C’est l’une des pires tragédies de l’histoire du football et l’un des plus gros scandales de l’Angleterre du XXème siècle. Un dossier pourtant méconnu en France.

15 avril 1989 : le stade de Hillsborough, à Sheffield, accueille une demi-finale de Coupe d’Angleterre entre Liverpool et Nottingham Forest. Une bousculade géante va entraîner la mort de 96 personnes.

A l’époque, la police et les autorités mettent ce drame sur le compte de l’alcool, du hooliganisme et de l’irresponsabilité des supporters. Le Sun va notamment sortir une édition accablante (voir ci-dessous) : “The Truth” (la vérité) barre la une du quotidien. Le tabloïd affirme que des fans de Liverpool ivres morts auraient attaqué les policiers et les secouristes. Ils auraient volé les morts, uriné sur les cadavres et même violé une victime !

Un mensonge.

La "vérité" en Une du Sun © DR La « vérité » en Une du Sun © DR

Un rapport publié hier, 23 ans après les faits, prouve enfin que cette version de la tragédie a été montée de toutes pièces. Depuis plusieurs années déjà, on savait que la vérité était ailleurs. La publication de 400.000 pages de documents officiels, longtemps inaccessibles, dément catégoriquement la première enquête qui avait conclu à un accident et montre l’étendue du complot. D’après la commission indépendante mise en place en 2009, non seulement la thèse des policiers est totalement fausse mais leur responsabilité dans le drame saute aux yeux. Plus grave encore, des dizaines de vies auraient sans doute pu être sauvées.

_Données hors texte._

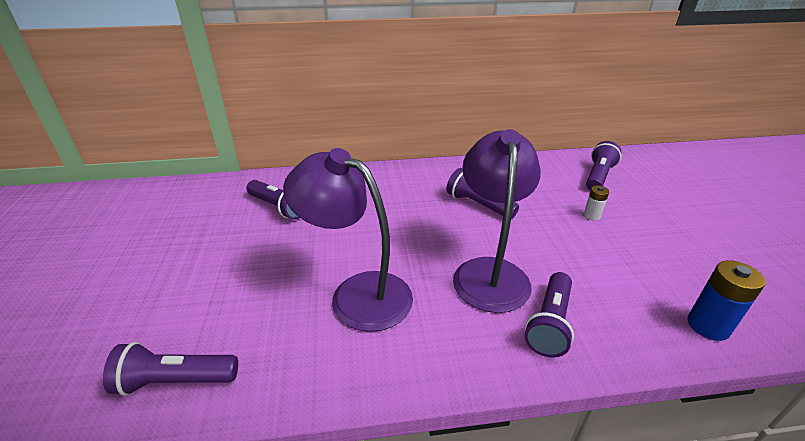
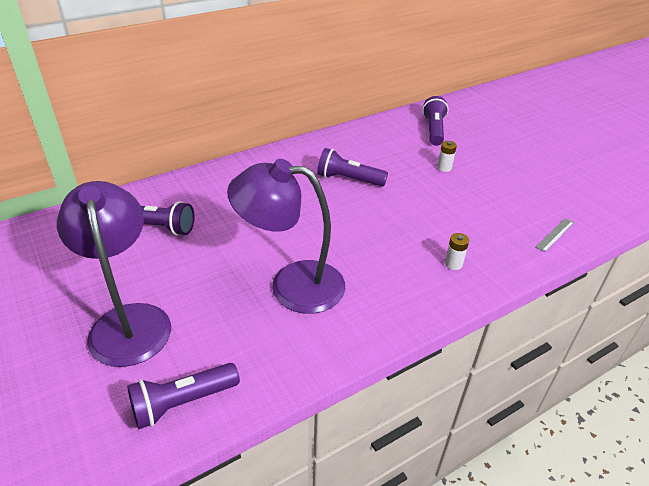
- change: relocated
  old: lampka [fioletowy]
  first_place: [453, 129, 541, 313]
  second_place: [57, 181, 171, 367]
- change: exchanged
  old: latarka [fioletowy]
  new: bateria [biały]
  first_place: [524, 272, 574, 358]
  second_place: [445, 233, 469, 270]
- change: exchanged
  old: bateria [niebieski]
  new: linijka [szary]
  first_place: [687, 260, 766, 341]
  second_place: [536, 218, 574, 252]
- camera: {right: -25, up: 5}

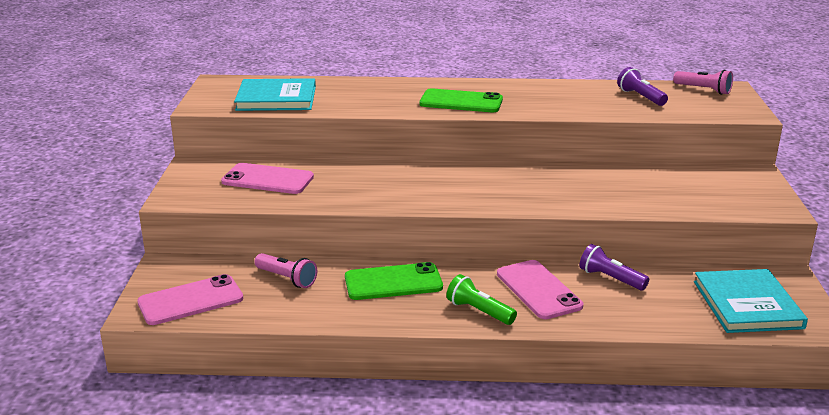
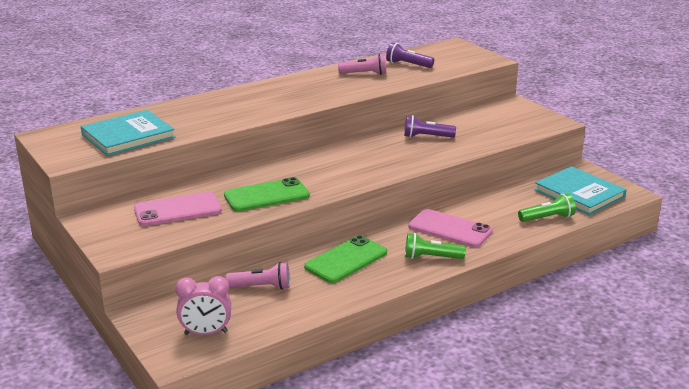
- change: exchanged
  old: telefon [różowy]
  new: budzik [różowy]
  first_place: [137, 274, 243, 325]
  second_place: [175, 276, 231, 335]
- change: relocated
  old: telefon [zielony]
  first_place: [420, 88, 503, 112]
  second_place: [224, 177, 310, 212]
- change: relocated
  old: latarka [fioletowy]
  first_place: [580, 244, 649, 290]
  second_place: [404, 115, 456, 138]
- change: relocated
  old: latarka [różowy]
  first_place: [673, 70, 733, 95]
  second_place: [338, 54, 386, 75]
- change: appeared
  new: latarka [zielony]
  second_place: [518, 193, 576, 222]
- camera: {right: -35, up: 0}

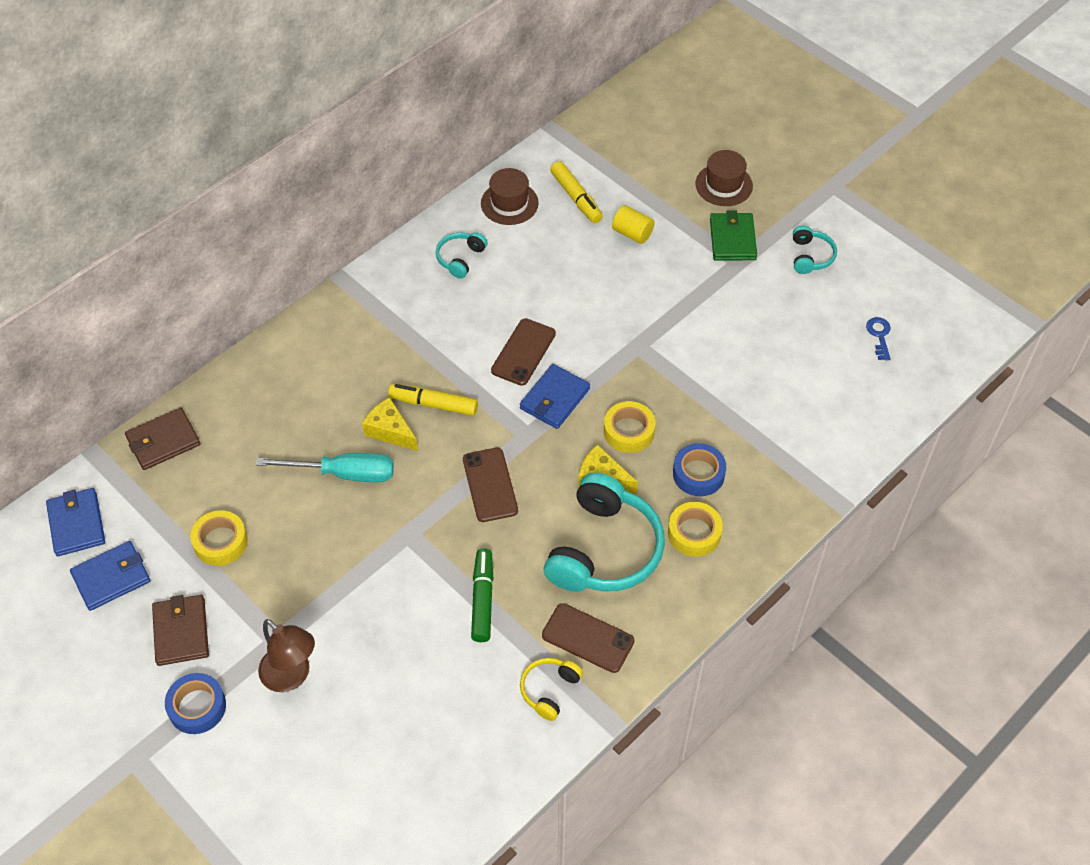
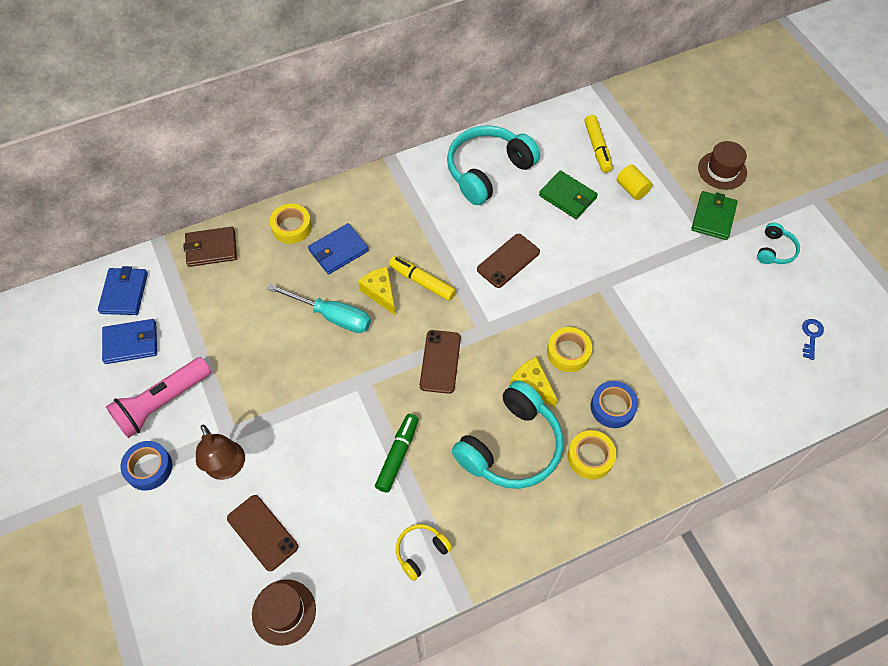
- change: exchanged
  old: portfel [brązowy]
  new: latarka [różowy]
  first_place: [152, 595, 209, 666]
  second_place: [106, 357, 211, 438]
- change: relocated
  old: taśma klejąca [żółty]
  first_place: [190, 510, 248, 566]
  second_place: [270, 204, 312, 244]
- change: size
  old: słuchawki [turkusowy]
  first_place: [436, 232, 488, 279]
  second_place: [447, 125, 540, 205]
  factor: 2.09
- change: relocated
  old: kapelusz [brązowy]
  first_place: [481, 168, 539, 225]
  second_place: [252, 579, 316, 646]
- change: relocated
  old: portfel [niebieski]
  first_place: [520, 364, 590, 429]
  second_place: [308, 223, 369, 274]
- change: relocated
  old: telefon [brązowy]
  first_place: [542, 603, 634, 673]
  second_place: [227, 495, 298, 571]
- change: appeared
  new: portfel [zielony]
  second_place: [539, 170, 598, 219]
- camera: {right: 20, up: 5}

Les policiers du South Yorkshire ont failli dans leur mission. Ils connaissaient les risques. La bousculade était prévisible. Ils ont par la suite falsifié des dizaines de témoignages pour calomnier les fans de Liverpool et sauver la face.

Les secours sont eux aussi mis en cause. S’ils avaient poursuivi leurs efforts, 41 victimes auraient pu être sauvées. Quant à l’alcoolémie des supporters, rien d’anormal. Le gouvernement Thatcher n’est pas exempt de reproches. Il est accusé d’avoir entretenu une “culture d’impunité” au sein de la police, un allié précieux dans les années 80 lorsqu’il fallait mater la grève des mineurs.

Devant le Parlement hier, David Cameron s’est dit “profondément désolé” au nom du gouvernement. Les familles des victimes, soutenues par des responsables politiques et d’anciens chefs de la police, veulent maintenant aller plus loin et poursuivre en justice ceux qui ont orchestré le complot.

Le Sun, de son côté, a signé aujourd’hui la une ci-dessous. Le temps des regrets. Le rédacteur en chef du tabloïd à l’époque, Kelvin MacKenzie, a présenté ses excuses. Mais aujourd’hui encore, à Liverpool, sur les bords de la Mersey, personne ne lit le journal du groupe Murdoch. Un boycott qui dure depuis 23 ans.